If not, can we truly with Paul cry out in joy that we have encountered God through our Lord Jesus Christ, through whom we have obtained access to this grace in which we stand? Or that our hope does not disappoint us, because God’s love has been poured into our hearts through the Holy Spirit that has been given to us? Or are we alone and disconnected to the Creator?
I know many Christians who are keen to biff this incomprehensible doctrine of incomprehensibility into the too hard basket – or the waste basket. Yet it is a doctrine that we loose at peril of our faith.

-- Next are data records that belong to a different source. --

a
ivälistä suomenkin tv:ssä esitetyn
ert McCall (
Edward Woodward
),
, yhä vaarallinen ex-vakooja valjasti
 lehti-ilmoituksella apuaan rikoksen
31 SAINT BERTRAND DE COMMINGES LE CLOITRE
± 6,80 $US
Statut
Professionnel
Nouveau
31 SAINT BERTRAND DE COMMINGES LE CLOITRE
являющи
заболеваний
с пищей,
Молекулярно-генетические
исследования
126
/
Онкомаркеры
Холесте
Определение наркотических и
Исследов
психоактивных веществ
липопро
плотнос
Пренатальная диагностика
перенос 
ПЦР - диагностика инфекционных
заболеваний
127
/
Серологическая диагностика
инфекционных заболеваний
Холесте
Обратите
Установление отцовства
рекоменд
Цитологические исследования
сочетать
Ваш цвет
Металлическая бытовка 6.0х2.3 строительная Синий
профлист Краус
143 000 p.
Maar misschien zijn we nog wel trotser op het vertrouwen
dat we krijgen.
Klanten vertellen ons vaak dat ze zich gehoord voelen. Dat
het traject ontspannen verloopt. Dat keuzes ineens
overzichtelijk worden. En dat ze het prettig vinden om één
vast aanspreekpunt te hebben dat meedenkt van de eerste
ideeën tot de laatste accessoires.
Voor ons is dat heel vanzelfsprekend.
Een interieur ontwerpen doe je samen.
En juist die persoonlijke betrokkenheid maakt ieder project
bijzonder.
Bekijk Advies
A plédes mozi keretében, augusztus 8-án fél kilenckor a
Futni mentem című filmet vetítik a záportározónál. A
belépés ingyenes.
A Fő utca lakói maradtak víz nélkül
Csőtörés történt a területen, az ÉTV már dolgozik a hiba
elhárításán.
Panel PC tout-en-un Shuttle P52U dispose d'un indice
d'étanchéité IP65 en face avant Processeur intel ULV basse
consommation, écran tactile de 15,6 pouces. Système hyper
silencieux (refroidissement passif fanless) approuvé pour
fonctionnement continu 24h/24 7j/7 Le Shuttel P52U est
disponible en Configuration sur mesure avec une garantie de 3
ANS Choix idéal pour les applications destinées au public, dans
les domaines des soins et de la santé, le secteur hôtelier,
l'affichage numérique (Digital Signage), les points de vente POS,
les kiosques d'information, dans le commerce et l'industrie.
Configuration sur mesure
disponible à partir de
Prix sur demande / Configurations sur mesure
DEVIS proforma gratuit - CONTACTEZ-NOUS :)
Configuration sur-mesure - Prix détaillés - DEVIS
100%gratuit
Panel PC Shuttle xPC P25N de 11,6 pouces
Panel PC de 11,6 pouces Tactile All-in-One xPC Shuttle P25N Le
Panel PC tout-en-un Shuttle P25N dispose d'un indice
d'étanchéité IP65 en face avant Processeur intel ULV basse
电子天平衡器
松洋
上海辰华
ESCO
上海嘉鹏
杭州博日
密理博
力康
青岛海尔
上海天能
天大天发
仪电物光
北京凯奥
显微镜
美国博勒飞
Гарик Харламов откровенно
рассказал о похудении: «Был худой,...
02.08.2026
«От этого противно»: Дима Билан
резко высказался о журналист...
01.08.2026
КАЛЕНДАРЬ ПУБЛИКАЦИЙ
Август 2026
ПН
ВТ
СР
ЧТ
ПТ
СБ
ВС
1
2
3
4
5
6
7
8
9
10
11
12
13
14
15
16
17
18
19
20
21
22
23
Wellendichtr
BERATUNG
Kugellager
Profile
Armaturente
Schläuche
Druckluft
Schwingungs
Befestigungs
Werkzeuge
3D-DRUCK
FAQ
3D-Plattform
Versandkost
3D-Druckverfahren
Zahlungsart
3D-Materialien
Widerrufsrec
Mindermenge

As we seek to be bearers of Christ-hope in an (arguably) increasingly direction-less world we can know that we are empowered by the spirit who is the Spirit of Christ, and that the Christ who is the unravelling – the revelation – of the heart of the Creator.
This is in the end a mystery, needing language beyond human ability, but to which we must cling. We can do no more than offer our triune God silent whisperings or stuttered words of thanks from hearts transformed by the Creator’s breath, from hearts offered hope that reaches beyond the deepest hells – or boredoms – of human experience, beyond our deaths and the deaths of those we love.